REQUIRED WORK: Reproduce the text of every record below line for line, without any change, and leave the pictures out of your answer.

•••

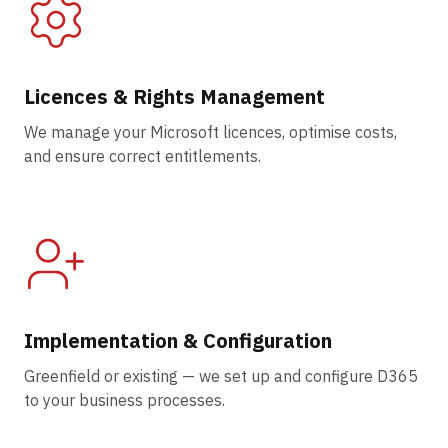
Licences & Rights Management
We manage your Microsoft licences, optimise costs,
and ensure correct entitlements.
Implementation & Configuration
Greenfield or existing — we set up and configure D365
to your business processes.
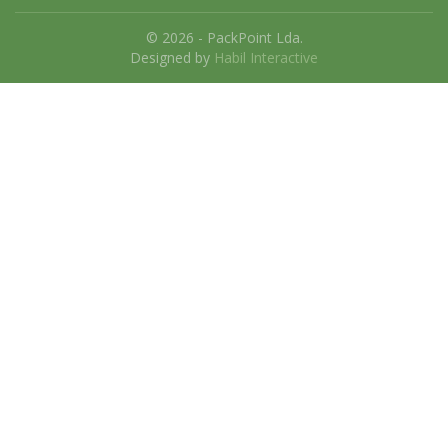
© 2026 - PackPoint Lda.
Designed by
Habil Interactive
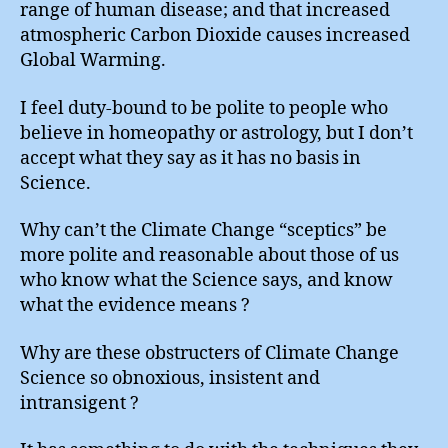
range of human disease; and that increased
atmospheric Carbon Dioxide causes increased
Global Warming.
I feel duty-bound to be polite to people who
believe in homeopathy or astrology, but I don’t
accept what they say as it has no basis in
Science.
Why can’t the Climate Change “sceptics” be
more polite and reasonable about those of us
who know what the Science says, and know
what the evidence means ?
Why are these obstructers of Climate Change
Science so obnoxious, insistent and
intransigent ?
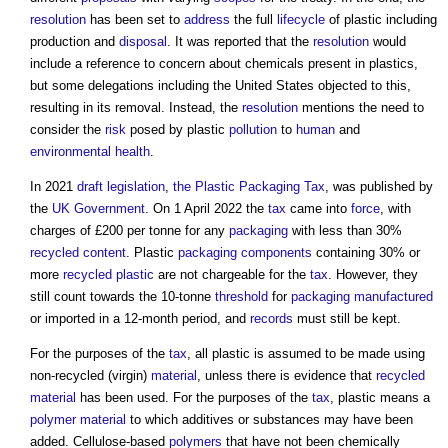
resolution
has been set to
address
the full
lifecycle
of plastic including
production and
disposal
. It was reported that the
resolution
would
include a reference to concern about chemicals present in plastics,
but some delegations including the United States objected to this,
resulting in its removal. Instead, the
resolution
mentions the need to
consider the
risk
posed by plastic
pollution
to
human
and
environmental health
.
In 2021
draft
legislation
,
the Plastic Packaging Tax
, was published by
the
UK Government
. On 1 April 2022 the
tax
came into
force
, with
charges of £200 per tonne for any
packaging
with less than 30%
recycled content
. Plastic
packaging
components
containing 30% or
more
recycled plastic
are not chargeable for the
tax
. However, they
still count towards the 10-tonne
threshold
for
packaging
manufactured
or imported in a 12-month period, and
records
must still be kept.
For the purposes of the
tax
, all plastic is assumed to be made using
non-recycled (virgin)
material
, unless there is evidence that
recycled
material
has been used. For the purposes of the
tax
, plastic means a
polymer
material
to which additives or substances may have been
added. Cellulose-based
polymers
that have not been chemically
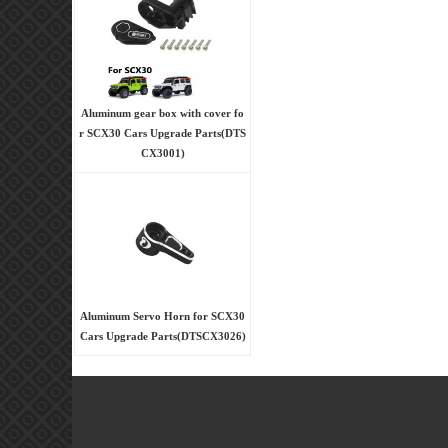
Aluminum gear box with cover fo
r SCX30 Cars Upgrade Parts(DTS
CX3001)
Aluminum Servo Horn for SCX30
Cars Upgrade Parts(DTSCX3026)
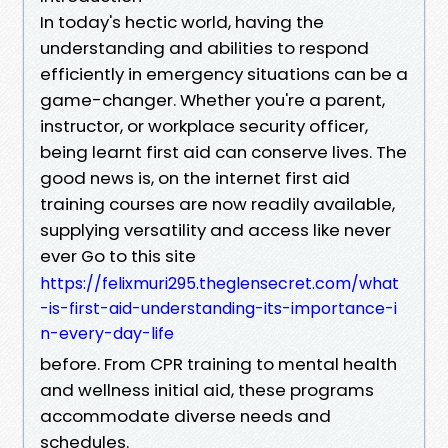
In today's hectic world, having the
understanding and abilities to respond
efficiently in emergency situations can be a
game-changer. Whether you're a parent,
instructor, or workplace security officer,
being learnt first aid can conserve lives. The
good news is, on the internet first aid
training courses are now readily available,
supplying versatility and access like never
ever Go to this site
https://felixmuri295.theglensecret.com/what
-is-first-aid-understanding-its-importance-i
n-every-day-life
before. From CPR training to mental health
and wellness initial aid, these programs
accommodate diverse needs and
schedules.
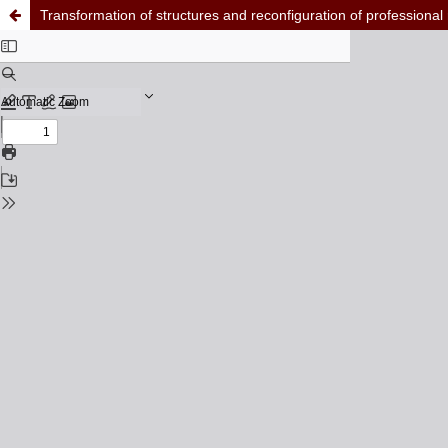
Transformation of structures and reconfiguration of professional 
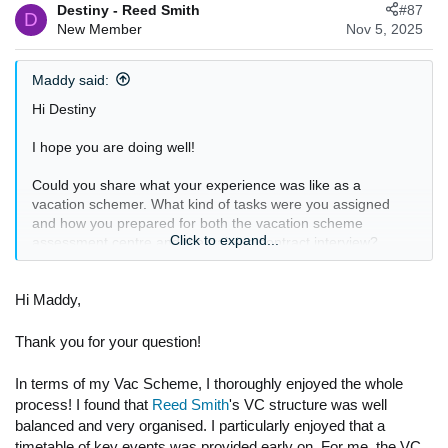
Destiny - Reed Smith
#87
D
New Member
Nov 5, 2025
Maddy said:
Hi Destiny
I hope you are doing well!
Could you share what your experience was like as a
vacation schemer. What kind of tasks were you assigned
and how you prepared for both the vacation scheme
Click to expand...
assessment centre and the training contract interview?
Additionally, could you please share what a typical schedule
for an SQE intern looks like specifically, how the days are
Hi Maddy,
usually divided between work and study?
Thank you for your question!
In terms of my Vac Scheme, I thoroughly enjoyed the whole
process! I found that
Reed Smith
's VC structure was well
balanced and very organised. I particularly enjoyed that a
timetable of key events was provided early on. For me, the VC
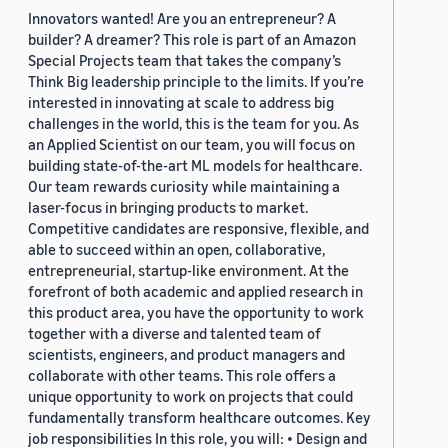
Innovators wanted! Are you an entrepreneur? A
builder? A dreamer? This role is part of an Amazon
Special Projects team that takes the company’s
Think Big leadership principle to the limits. If you’re
interested in innovating at scale to address big
challenges in the world, this is the team for you. As
an Applied Scientist on our team, you will focus on
building state-of-the-art ML models for healthcare.
Our team rewards curiosity while maintaining a
laser-focus in bringing products to market.
Competitive candidates are responsive, flexible, and
able to succeed within an open, collaborative,
entrepreneurial, startup-like environment. At the
forefront of both academic and applied research in
this product area, you have the opportunity to work
together with a diverse and talented team of
scientists, engineers, and product managers and
collaborate with other teams. This role offers a
unique opportunity to work on projects that could
fundamentally transform healthcare outcomes. Key
job responsibilities In this role, you will: • Design and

•••

RESPONSE BELOW:
Licences & Rights Management
We manage your Microsoft licences, optimise costs,
and ensure correct entitlements.
Implementation & Configuration
Greenfield or existing — we set up and configure D365
to your business processes.
© 2026 - PackPoint Lda.
Designed by
Habil Interactive
range of human disease; and that increased
atmospheric Carbon Dioxide causes increased
Global Warming.
I feel duty-bound to be polite to people who
believe in homeopathy or astrology, but I don’t
accept what they say as it has no basis in
Science.
Why can’t the Climate Change “sceptics” be
more polite and reasonable about those of us
who know what the Science says, and know
what the evidence means ?
Why are these obstructers of Climate Change
Science so obnoxious, insistent and
intransigent ?
resolution
has been set to
address
the full
lifecycle
of plastic including
production and
disposal
. It was reported that the
resolution
would
include a reference to concern about chemicals present in plastics,
but some delegations including the United States objected to this,
resulting in its removal. Instead, the
resolution
mentions the need to
consider the
risk
posed by plastic
pollution
to
human
and
environmental health
.
In 2021
draft
legislation
,
the Plastic Packaging Tax
, was published by
the
UK Government
. On 1 April 2022 the
tax
came into
force
, with
charges of £200 per tonne for any
packaging
with less than 30%
recycled content
. Plastic
packaging
components
containing 30% or
more
recycled plastic
are not chargeable for the
tax
. However, they
still count towards the 10-tonne
threshold
for
packaging
manufactured
or imported in a 12-month period, and
records
must still be kept.
For the purposes of the
tax
, all plastic is assumed to be made using
non-recycled (virgin)
material
, unless there is evidence that
recycled
material
has been used. For the purposes of the
tax
, plastic means a
polymer
material
to which additives or substances may have been
added. Cellulose-based
polymers
that have not been chemically
Aluminum gear box with cover fo
r SCX30 Cars Upgrade Parts(DTS
CX3001)
Aluminum Servo Horn for SCX30
Cars Upgrade Parts(DTSCX3026)
In today's hectic world, having the
understanding and abilities to respond
efficiently in emergency situations can be a
game-changer. Whether you're a parent,
instructor, or workplace security officer,
being learnt first aid can conserve lives. The
good news is, on the internet first aid
training courses are now readily available,
supplying versatility and access like never
ever Go to this site
https://felixmuri295.theglensecret.com/what
-is-first-aid-understanding-its-importance-i
n-every-day-life
before. From CPR training to mental health
and wellness initial aid, these programs
accommodate diverse needs and
schedules.
Transformation of structures and reconfiguration of professional 
Destiny - Reed Smith
#87
D
New Member
Nov 5, 2025
Maddy said:
Hi Destiny
I hope you are doing well!
Could you share what your experience was like as a
vacation schemer. What kind of tasks were you assigned
and how you prepared for both the vacation scheme
Click to expand...
assessment centre and the training contract interview?
Additionally, could you please share what a typical schedule
for an SQE intern looks like specifically, how the days are
Hi Maddy,
usually divided between work and study?
Thank you for your question!
In terms of my Vac Scheme, I thoroughly enjoyed the whole
process! I found that
Reed Smith
's VC structure was well
balanced and very organised. I particularly enjoyed that a
timetable of key events was provided early on. For me, the VC
Innovators wanted! Are you an entrepreneur? A
builder? A dreamer? This role is part of an Amazon
Special Projects team that takes the company’s
Think Big leadership principle to the limits. If you’re
interested in innovating at scale to address big
challenges in the world, this is the team for you. As
an Applied Scientist on our team, you will focus on
building state-of-the-art ML models for healthcare.
Our team rewards curiosity while maintaining a
laser-focus in bringing products to market.
Competitive candidates are responsive, flexible, and
able to succeed within an open, collaborative,
entrepreneurial, startup-like environment. At the
forefront of both academic and applied research in
this product area, you have the opportunity to work
together with a diverse and talented team of
scientists, engineers, and product managers and
collaborate with other teams. This role offers a
unique opportunity to work on projects that could
fundamentally transform healthcare outcomes. Key
job responsibilities In this role, you will: • Design and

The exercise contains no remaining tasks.